__Stored data__
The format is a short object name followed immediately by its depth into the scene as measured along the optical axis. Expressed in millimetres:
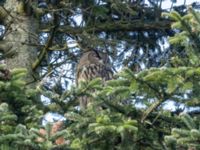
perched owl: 14519
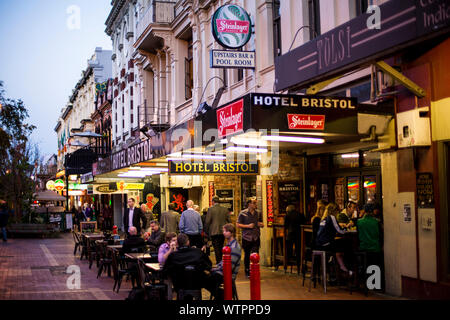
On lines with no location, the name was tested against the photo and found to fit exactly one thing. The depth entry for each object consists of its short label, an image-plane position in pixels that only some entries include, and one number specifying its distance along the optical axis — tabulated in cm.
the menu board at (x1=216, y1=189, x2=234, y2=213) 2072
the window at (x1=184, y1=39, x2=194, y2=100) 2605
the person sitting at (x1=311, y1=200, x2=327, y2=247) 1297
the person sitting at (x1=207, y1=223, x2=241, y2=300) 953
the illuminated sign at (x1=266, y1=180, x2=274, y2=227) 1649
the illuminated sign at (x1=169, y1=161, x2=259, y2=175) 1656
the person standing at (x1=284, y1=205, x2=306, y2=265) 1474
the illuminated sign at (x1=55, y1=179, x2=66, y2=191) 4025
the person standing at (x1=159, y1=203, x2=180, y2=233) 1716
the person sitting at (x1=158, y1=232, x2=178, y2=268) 1033
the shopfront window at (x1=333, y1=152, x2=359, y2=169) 1453
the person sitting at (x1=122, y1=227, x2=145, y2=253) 1364
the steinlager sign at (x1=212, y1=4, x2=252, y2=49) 1619
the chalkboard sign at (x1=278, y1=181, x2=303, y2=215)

__PROBLEM__
Send back every record exactly as it stands, except the pictures.

__ANSWER AREA__
The format is a short object name followed immediately by its depth into the scene as measured along the optical axis. Expressed in millimetres:
perched owl: 14519
On lines with no location, the name was tested against the photo and found to fit exactly one thing. The depth entry for each object consists of its short label, an image-plane position in pixels that only some entries include, and one number specifying its distance along the optical axis — tabulated in cm.
the menu board at (x1=216, y1=189, x2=234, y2=213) 2072
the window at (x1=184, y1=39, x2=194, y2=100) 2605
the person sitting at (x1=311, y1=200, x2=327, y2=247) 1297
the person sitting at (x1=207, y1=223, x2=241, y2=300) 953
the illuminated sign at (x1=266, y1=180, x2=274, y2=227) 1649
the illuminated sign at (x1=169, y1=161, x2=259, y2=175) 1656
the person standing at (x1=284, y1=205, x2=306, y2=265) 1474
the illuminated sign at (x1=55, y1=179, x2=66, y2=191) 4025
the person standing at (x1=159, y1=203, x2=180, y2=233) 1716
the person sitting at (x1=158, y1=232, x2=178, y2=268) 1033
the shopfront window at (x1=333, y1=152, x2=359, y2=169) 1453
the person sitting at (x1=122, y1=227, x2=145, y2=253) 1364
the steinlager sign at (x1=212, y1=4, x2=252, y2=49) 1619
the chalkboard sign at (x1=278, y1=181, x2=303, y2=215)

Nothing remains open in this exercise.